:: Tekstblok ::

ECLI:NL:RBNHO:2016:255

Rechtbank Noord-Holland

Datum uitspraak
14 januari 2016
Publicatiedatum
14 januari 2016
Zaaknummer
C/15/236353/FA RK 15-7593
Instantie
Rechtbank Noord-Holland
Type
Uitspraak
Rechtsgebied
Civiel recht
Procedures
  • Beschikking
Rechters
Vindplaatsen
  • Rechtspraak.nl
AI samenvatting door LexboostAutomatisch gegenereerd

Wijziging van voorlopige voorzieningen in een familiezakenprocedure met betrekking tot partnerbijdrage en kinderbijdrage

In deze zaak heeft de rechtbank Noord-Holland op 14 januari 2016 een beschikking gegeven in een familiezakenprocedure, waarin de man verzocht om wijziging van de eerdere beschikking van 19 november 2015 met betrekking tot de partnerbijdrage en kinderbijdrage. De man stelde dat zijn netto besteedbaar inkomen (NBI) lager was dan door de rechtbank was vastgesteld en dat de vrouw, die een WAZO-uitkering ontving, geen behoefte had aan de partnerbijdrage. De rechtbank heeft de zaak behandeld op 7 januari 2016, waarbij de man niet aanwezig was, maar zijn advocaat wel. Na de mondelinge behandeling heeft de man op 13 januari 2016 nadere stukken ingediend.

:::
:: Fragmenten uit gegevens ::

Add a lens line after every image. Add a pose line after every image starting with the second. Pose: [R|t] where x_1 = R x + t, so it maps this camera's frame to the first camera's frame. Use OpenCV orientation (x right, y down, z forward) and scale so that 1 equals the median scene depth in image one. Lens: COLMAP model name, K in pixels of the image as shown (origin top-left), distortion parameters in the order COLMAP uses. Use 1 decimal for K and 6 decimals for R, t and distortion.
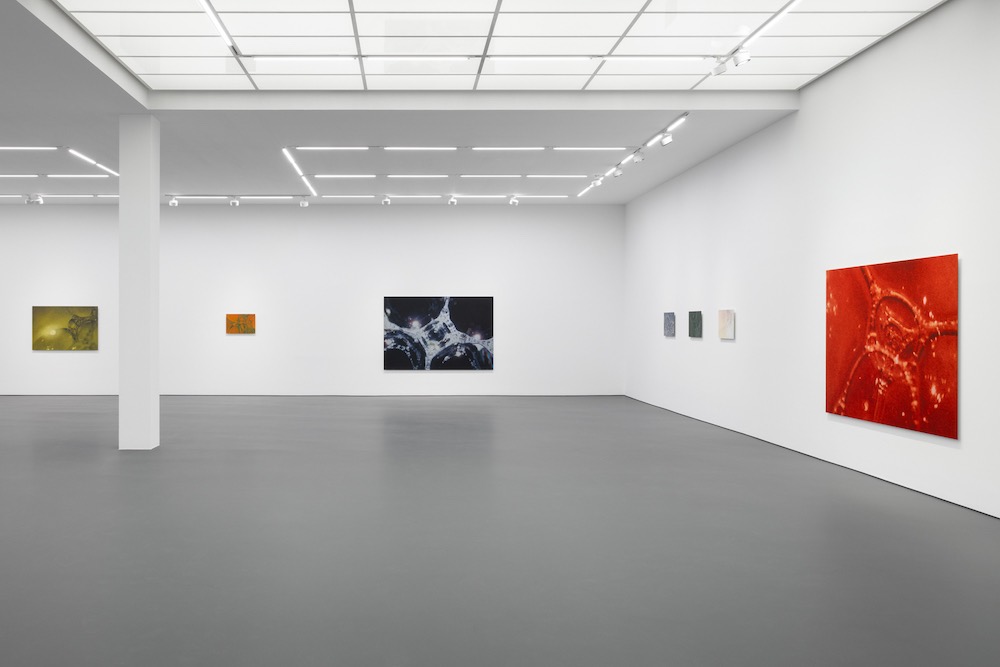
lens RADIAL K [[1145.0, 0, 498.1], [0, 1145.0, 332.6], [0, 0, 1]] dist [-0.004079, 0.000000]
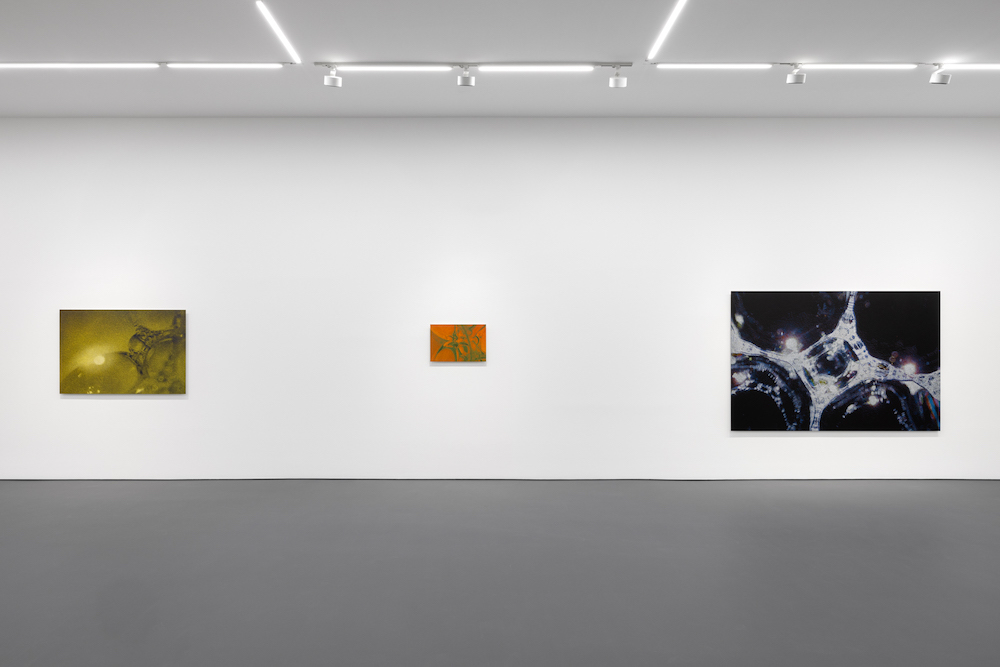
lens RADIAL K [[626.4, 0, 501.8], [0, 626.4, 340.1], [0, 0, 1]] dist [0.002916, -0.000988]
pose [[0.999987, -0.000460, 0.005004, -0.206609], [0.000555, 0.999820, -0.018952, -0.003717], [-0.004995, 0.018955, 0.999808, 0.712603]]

:::
:: Fragmenten uit gegevens ::

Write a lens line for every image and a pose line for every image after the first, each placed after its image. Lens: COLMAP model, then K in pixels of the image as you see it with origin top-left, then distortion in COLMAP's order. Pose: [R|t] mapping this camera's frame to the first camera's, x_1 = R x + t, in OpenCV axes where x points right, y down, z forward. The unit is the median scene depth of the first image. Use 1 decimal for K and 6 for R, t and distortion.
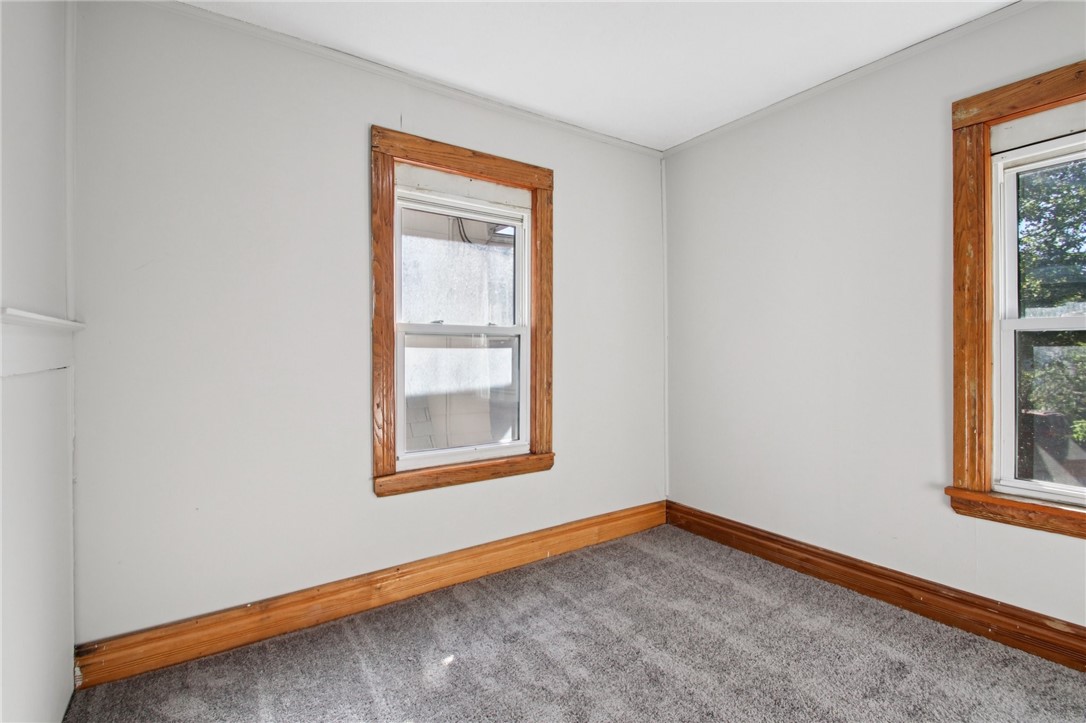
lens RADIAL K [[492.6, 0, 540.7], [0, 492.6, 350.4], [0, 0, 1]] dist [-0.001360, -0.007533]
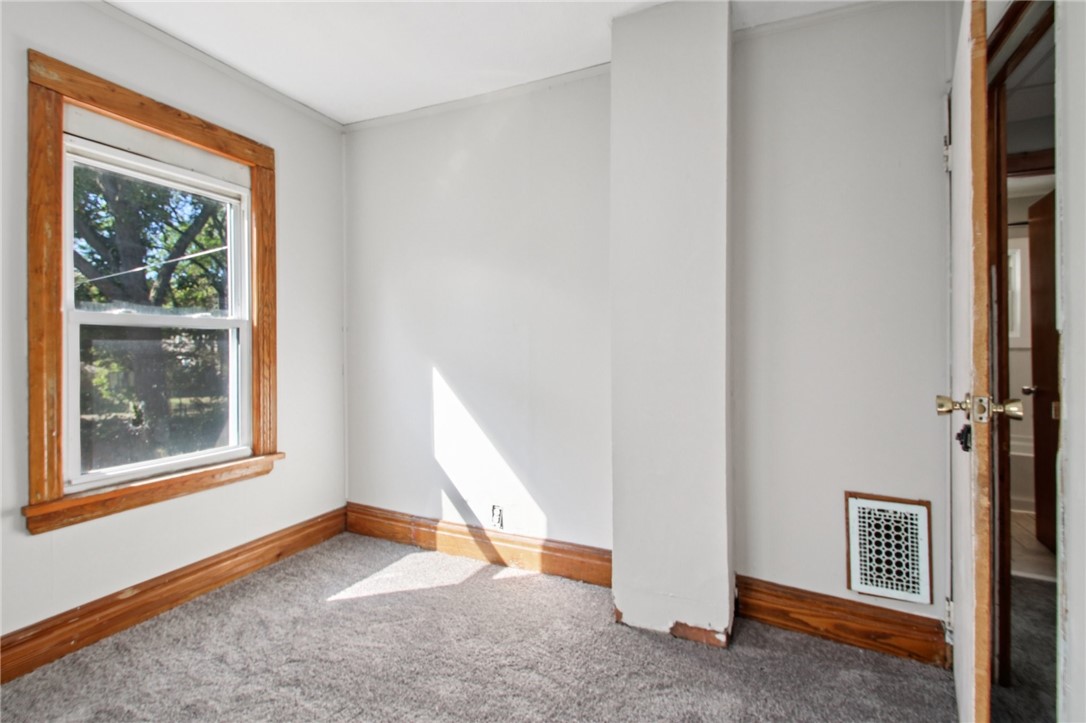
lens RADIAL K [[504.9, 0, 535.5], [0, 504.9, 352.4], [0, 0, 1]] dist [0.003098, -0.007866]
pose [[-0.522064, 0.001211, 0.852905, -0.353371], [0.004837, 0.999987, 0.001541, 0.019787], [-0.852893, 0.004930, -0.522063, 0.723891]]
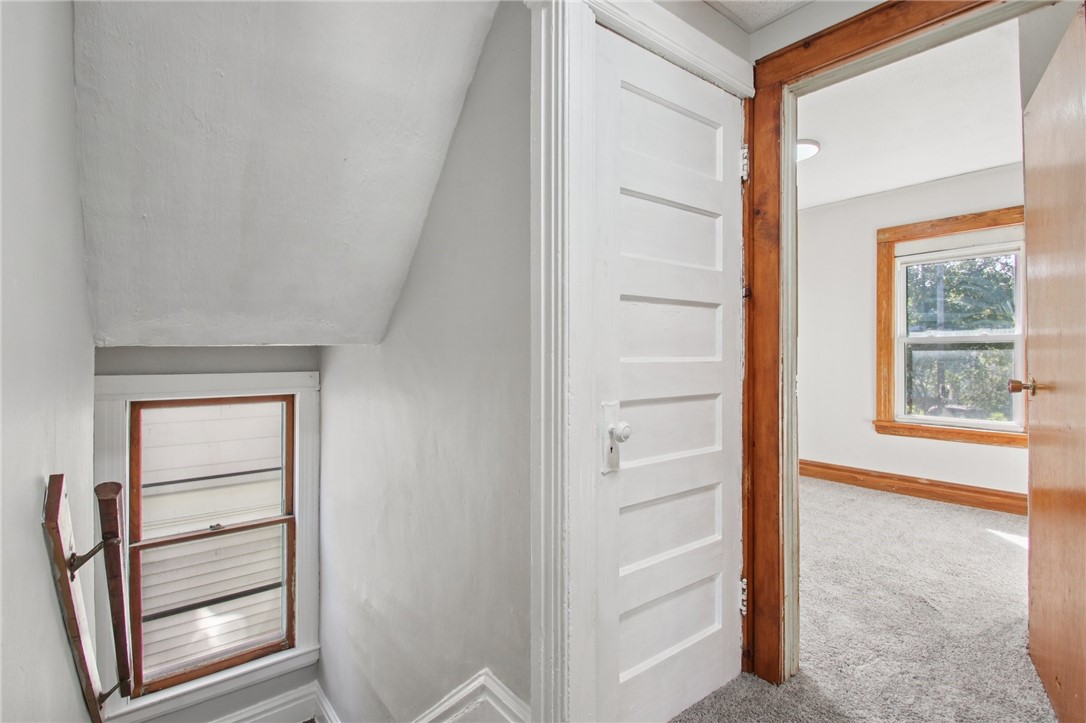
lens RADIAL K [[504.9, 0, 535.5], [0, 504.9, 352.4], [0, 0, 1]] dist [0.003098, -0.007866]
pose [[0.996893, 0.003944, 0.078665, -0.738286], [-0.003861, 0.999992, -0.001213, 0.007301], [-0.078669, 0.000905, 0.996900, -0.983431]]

:::
:: Fragmenten uit gegevens ::

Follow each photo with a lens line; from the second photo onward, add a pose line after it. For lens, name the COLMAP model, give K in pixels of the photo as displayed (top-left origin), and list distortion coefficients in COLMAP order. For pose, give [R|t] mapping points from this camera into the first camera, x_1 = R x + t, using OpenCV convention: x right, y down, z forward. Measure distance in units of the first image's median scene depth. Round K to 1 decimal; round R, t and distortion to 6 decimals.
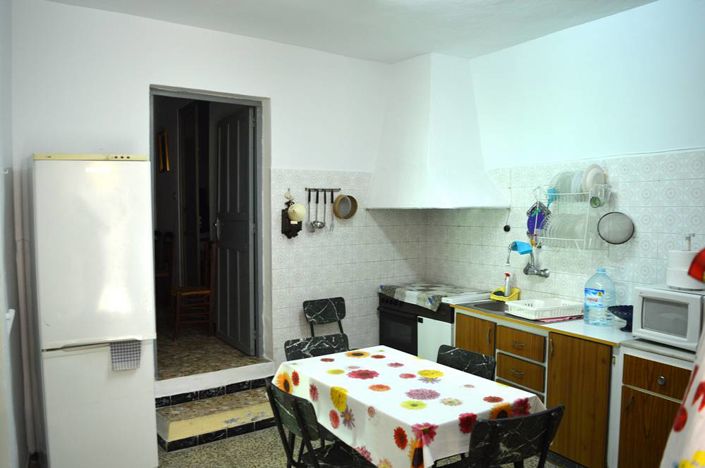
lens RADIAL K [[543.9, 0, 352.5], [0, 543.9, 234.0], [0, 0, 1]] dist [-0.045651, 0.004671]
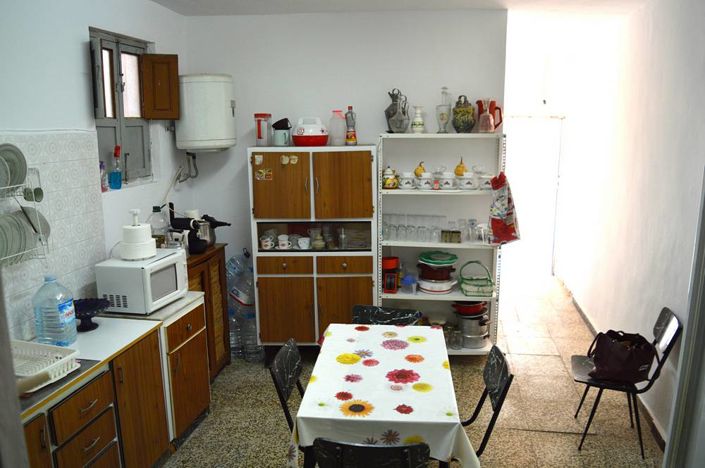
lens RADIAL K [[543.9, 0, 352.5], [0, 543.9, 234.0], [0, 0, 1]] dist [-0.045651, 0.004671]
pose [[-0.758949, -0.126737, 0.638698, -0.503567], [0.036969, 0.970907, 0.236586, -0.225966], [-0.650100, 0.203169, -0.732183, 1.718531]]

:::

:: Vragen over materiaal ::
• a. Vat de uitspraak van de rechtbank Noord-Holland over partnerbijdrage en kinderbijdrage samen in twee zinnen.
• b. Wie was volgens de uitspraak over partnerbijdrage en kinderbijdrage aanwezig bij de behandeling op 7 januari 2016?
• c. Hervat de uitspraak van de rechtbank Noord-Holland over partnerbijdrage en kinderbijdrage na de laatste zin.

:: Antwoorden ::
• a. Op 14 januari 2016 gaf de rechtbank Noord-Holland een beschikking in een familiezakenprocedure waarin de man verzocht om wijziging van de beschikking van 19 november 2015 over de partnerbijdrage en kinderbijdrage. Hij stelde dat zijn netto besteedbaar inkomen lager was dan de rechtbank had vastgesteld en dat de vrouw, die een WAZO-uitkering ontving, geen behoefte had aan de partnerbijdrage.

• b. De advocaat van de man; de man zelf was niet aanwezig.

• c.
De rechtbank heeft vastgesteld dat de vrouw per 14 december 2015 een WAZO-uitkering ontvangt, wat een wijziging van omstandigheden betekent. De rechtbank heeft de partnerbijdrage herberekend op basis van het huidige inkomen van de vrouw, wat resulteert in een resterende behoefte aan een bijdrage van € 318,00 netto per maand, gebruteerd € 501,00 per maand. De rechtbank heeft de man verplicht om dit bedrag te betalen, met ingang van 14 december 2015. De eerdere beschikking van 19 november 2015 blijft voor het overige in stand. De rechtbank heeft het meer of anders verzochte afgewezen en verklaarde dat tegen deze beschikking geen rechtsmiddel openstaat.

Uitspraak

RECHTBANK NOORD-HOLLAND

Sectie Familie & Jeugd
locatie Alkmaar
wijziging voorlopige voorzieningen
zaak-/rekestnr.: C/15/236353 / FA RK 15-7593
beschikking van de enkelvoudige kamer voor familiezaken van 14 januari 2016
in de zaak van:
[naam man],
wonende te Rotterdam,
hierna mede te noemen: de man,
advocaat: mr. H.F.A. Notenboom, kantoorhoudende te Rotterdam,
-- tegen --
[naam vrouw],
wonende te Abbekerk, gemeente Medemblik,
hierna mede te noemen: de vrouw,
advocaat: mr. A.I. Lunshof, kantoorhoudende te Zwaag.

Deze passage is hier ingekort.